»»
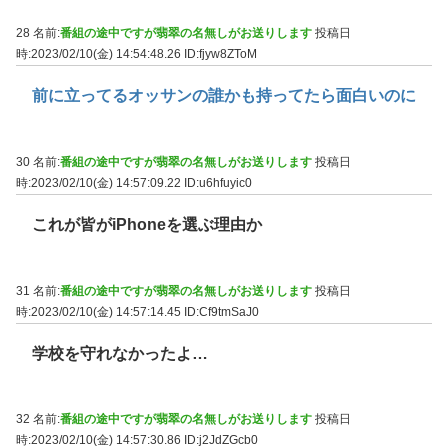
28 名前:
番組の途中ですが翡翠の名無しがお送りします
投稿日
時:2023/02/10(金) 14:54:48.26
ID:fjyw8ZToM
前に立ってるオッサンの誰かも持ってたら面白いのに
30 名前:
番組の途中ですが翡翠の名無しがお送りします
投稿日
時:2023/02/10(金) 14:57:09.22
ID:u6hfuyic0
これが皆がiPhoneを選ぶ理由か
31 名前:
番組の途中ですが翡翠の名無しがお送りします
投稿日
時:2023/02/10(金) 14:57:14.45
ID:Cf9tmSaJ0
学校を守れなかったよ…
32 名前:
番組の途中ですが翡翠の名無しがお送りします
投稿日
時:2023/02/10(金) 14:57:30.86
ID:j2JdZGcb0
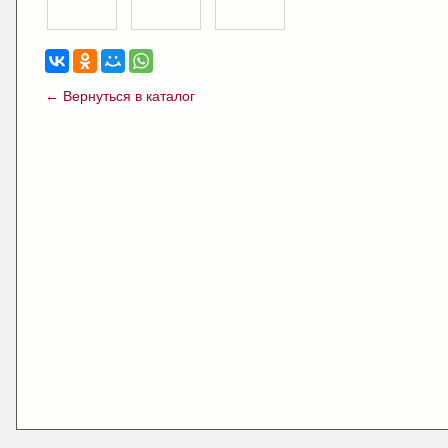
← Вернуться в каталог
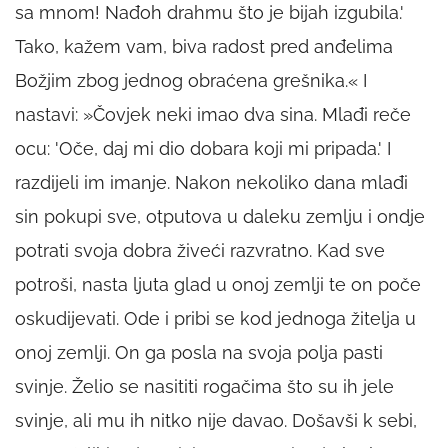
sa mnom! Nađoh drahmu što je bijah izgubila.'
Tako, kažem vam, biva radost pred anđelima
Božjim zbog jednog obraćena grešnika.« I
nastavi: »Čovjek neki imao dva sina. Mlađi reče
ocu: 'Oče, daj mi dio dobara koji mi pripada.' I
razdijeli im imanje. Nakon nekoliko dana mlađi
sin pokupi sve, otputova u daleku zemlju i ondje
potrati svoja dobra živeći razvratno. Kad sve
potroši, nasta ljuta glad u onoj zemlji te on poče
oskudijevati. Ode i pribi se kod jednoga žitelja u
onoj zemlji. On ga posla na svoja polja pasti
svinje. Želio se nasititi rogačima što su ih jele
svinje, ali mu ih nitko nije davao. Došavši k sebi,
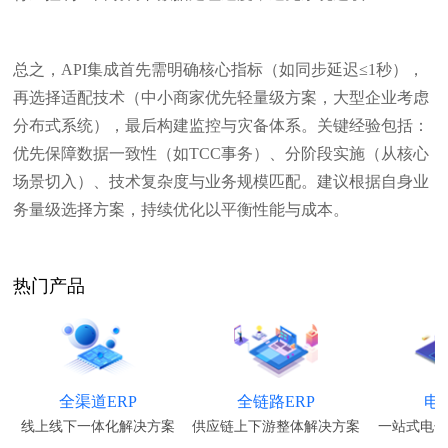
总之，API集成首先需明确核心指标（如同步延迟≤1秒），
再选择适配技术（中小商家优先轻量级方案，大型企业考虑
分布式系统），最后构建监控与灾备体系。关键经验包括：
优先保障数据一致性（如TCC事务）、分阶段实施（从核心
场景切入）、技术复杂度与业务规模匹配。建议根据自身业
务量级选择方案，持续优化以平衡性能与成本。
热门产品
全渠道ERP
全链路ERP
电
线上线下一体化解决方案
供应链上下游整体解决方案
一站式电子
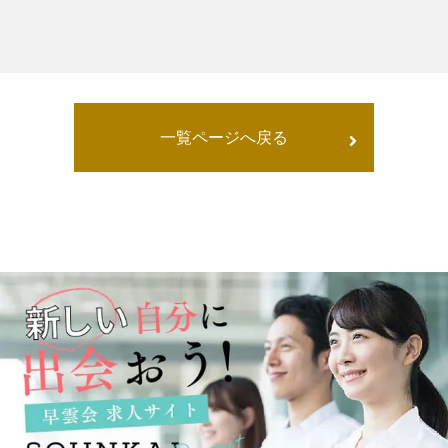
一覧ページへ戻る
««
»»
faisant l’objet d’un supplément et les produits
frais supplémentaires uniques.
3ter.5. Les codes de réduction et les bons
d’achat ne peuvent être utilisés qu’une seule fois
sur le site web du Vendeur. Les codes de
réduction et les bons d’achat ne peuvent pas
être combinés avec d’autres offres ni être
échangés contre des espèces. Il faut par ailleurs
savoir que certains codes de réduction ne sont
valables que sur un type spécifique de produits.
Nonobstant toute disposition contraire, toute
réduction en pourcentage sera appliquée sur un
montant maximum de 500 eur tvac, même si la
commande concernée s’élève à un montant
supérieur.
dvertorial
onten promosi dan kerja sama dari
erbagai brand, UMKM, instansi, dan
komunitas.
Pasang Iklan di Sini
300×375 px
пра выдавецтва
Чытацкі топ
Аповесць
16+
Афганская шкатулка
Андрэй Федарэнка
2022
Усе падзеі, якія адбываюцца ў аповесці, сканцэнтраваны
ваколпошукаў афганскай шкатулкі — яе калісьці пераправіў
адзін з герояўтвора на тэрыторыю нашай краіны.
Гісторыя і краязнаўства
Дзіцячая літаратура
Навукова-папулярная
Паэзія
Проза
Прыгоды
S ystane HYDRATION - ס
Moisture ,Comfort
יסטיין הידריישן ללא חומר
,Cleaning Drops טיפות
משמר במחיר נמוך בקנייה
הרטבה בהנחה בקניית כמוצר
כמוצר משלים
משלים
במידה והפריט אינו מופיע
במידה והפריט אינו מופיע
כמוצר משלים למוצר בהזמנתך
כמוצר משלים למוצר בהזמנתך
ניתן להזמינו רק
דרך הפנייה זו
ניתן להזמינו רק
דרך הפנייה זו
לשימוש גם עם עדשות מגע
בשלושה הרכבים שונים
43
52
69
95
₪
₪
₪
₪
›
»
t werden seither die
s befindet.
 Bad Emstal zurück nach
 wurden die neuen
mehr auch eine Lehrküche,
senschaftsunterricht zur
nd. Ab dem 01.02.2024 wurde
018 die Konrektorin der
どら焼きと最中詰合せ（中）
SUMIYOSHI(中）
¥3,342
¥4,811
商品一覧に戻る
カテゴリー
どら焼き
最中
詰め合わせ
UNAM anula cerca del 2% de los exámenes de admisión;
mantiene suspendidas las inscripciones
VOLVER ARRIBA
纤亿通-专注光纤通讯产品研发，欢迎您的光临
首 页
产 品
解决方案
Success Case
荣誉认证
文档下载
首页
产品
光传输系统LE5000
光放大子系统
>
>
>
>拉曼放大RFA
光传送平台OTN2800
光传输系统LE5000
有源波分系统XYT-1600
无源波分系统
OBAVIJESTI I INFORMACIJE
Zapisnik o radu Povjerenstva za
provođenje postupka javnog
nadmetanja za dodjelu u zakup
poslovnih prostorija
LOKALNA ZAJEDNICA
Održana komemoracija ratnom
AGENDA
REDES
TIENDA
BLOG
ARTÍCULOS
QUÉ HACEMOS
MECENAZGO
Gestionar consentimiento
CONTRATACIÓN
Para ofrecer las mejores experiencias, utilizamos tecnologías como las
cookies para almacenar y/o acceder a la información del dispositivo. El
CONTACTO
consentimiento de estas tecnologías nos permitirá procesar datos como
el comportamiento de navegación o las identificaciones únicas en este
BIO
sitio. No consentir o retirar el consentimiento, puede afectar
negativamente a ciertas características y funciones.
««
»»
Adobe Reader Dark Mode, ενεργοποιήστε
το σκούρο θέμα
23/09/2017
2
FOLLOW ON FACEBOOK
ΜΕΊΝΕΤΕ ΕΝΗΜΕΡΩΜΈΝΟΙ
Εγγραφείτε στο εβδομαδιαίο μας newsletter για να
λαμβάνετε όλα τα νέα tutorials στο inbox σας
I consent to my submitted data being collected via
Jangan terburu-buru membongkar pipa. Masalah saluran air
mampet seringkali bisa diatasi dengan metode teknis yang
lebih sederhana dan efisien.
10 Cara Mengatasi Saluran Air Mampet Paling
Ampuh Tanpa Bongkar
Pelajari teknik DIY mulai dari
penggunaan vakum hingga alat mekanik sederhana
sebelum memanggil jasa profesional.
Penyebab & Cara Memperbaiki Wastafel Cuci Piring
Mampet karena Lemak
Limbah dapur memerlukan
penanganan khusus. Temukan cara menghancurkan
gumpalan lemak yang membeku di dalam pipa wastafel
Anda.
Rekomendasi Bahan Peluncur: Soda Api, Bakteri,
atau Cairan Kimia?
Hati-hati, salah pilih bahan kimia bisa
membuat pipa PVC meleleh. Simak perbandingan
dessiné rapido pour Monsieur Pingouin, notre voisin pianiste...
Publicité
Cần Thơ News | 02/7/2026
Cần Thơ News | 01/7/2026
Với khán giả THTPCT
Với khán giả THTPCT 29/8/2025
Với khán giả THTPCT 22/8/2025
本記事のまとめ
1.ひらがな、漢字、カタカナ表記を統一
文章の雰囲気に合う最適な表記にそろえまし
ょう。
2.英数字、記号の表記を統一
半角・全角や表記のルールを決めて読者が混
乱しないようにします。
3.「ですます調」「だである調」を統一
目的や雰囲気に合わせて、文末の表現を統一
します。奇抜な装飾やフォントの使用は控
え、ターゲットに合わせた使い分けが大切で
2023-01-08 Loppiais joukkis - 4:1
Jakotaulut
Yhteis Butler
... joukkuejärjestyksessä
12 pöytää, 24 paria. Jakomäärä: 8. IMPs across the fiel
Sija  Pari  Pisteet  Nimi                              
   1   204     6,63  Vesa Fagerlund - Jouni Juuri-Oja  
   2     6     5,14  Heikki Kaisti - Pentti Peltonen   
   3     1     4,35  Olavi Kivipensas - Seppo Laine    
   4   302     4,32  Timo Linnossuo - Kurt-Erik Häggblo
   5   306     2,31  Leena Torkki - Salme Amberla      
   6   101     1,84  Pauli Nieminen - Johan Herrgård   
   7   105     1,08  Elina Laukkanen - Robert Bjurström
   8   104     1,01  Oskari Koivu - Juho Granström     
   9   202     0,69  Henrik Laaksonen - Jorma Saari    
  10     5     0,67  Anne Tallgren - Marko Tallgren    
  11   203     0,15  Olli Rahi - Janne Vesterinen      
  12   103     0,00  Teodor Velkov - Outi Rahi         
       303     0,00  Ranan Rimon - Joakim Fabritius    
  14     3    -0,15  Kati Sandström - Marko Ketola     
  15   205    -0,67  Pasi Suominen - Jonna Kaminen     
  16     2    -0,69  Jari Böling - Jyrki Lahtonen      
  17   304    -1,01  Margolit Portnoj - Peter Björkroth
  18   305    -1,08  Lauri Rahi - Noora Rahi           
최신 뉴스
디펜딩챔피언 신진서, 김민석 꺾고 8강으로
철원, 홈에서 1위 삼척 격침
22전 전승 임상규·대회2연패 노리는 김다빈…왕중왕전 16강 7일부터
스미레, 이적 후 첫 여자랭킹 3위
««
In the listing above, locate the line containing "- Kurt-Erik Häggblo" and the line containing "- Robert Bjurström". Transcribe those two lines and everything between them, exactly as written.

   4   302     4,32  Timo Linnossuo - Kurt-Erik Häggblo
   5   306     2,31  Leena Torkki - Salme Amberla      
   6   101     1,84  Pauli Nieminen - Johan Herrgård   
   7   105     1,08  Elina Laukkanen - Robert Bjurström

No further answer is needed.